--- START ---
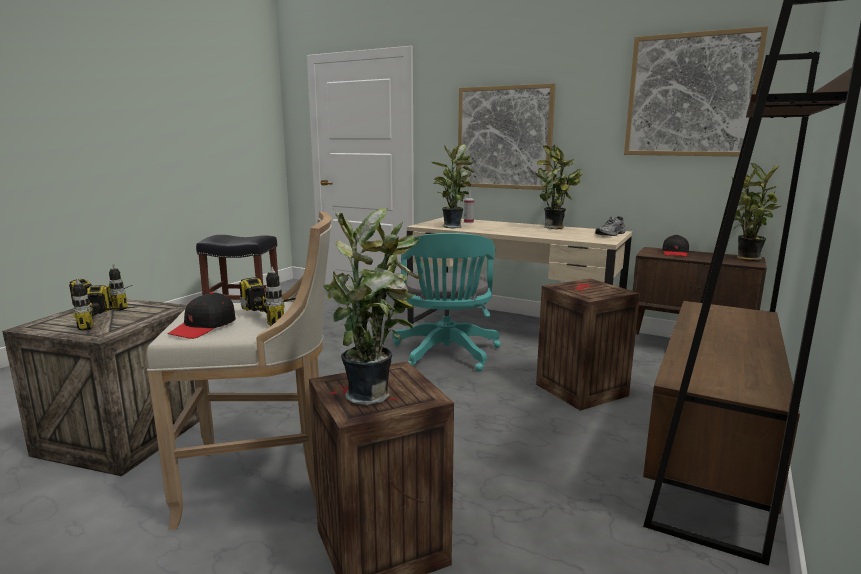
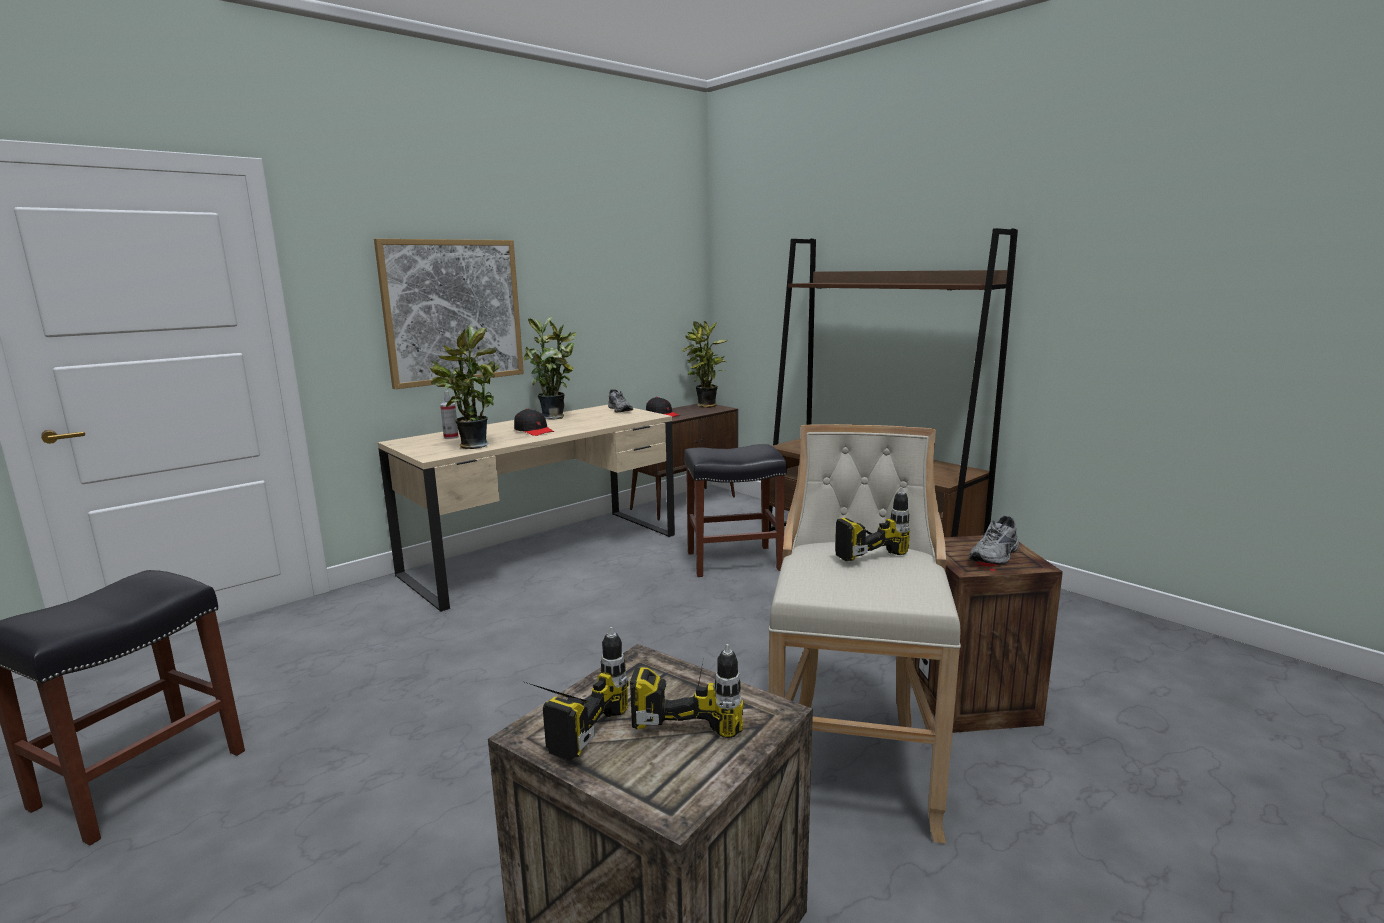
camera: 70 degrees left, 0 degrees up
(204, 327) = (895, 587): black cap -> black cap (534, 431)
(373, 394) = (996, 556): potted plant -> grey shoe
(446, 355) = (588, 605): turquoise office chair -> none
(579, 389) = (732, 561): crate -> black stool
(690, 95) = (637, 259): picture -> none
--- END ---
__Task statement__
An exact copy of every entry above is needed, with the pictures left out.

__The completed task__
camera: 70 degrees left, 0 degrees up
(204, 327) = (895, 587): black cap -> black cap (534, 431)
(373, 394) = (996, 556): potted plant -> grey shoe
(446, 355) = (588, 605): turquoise office chair -> none
(579, 389) = (732, 561): crate -> black stool
(690, 95) = (637, 259): picture -> none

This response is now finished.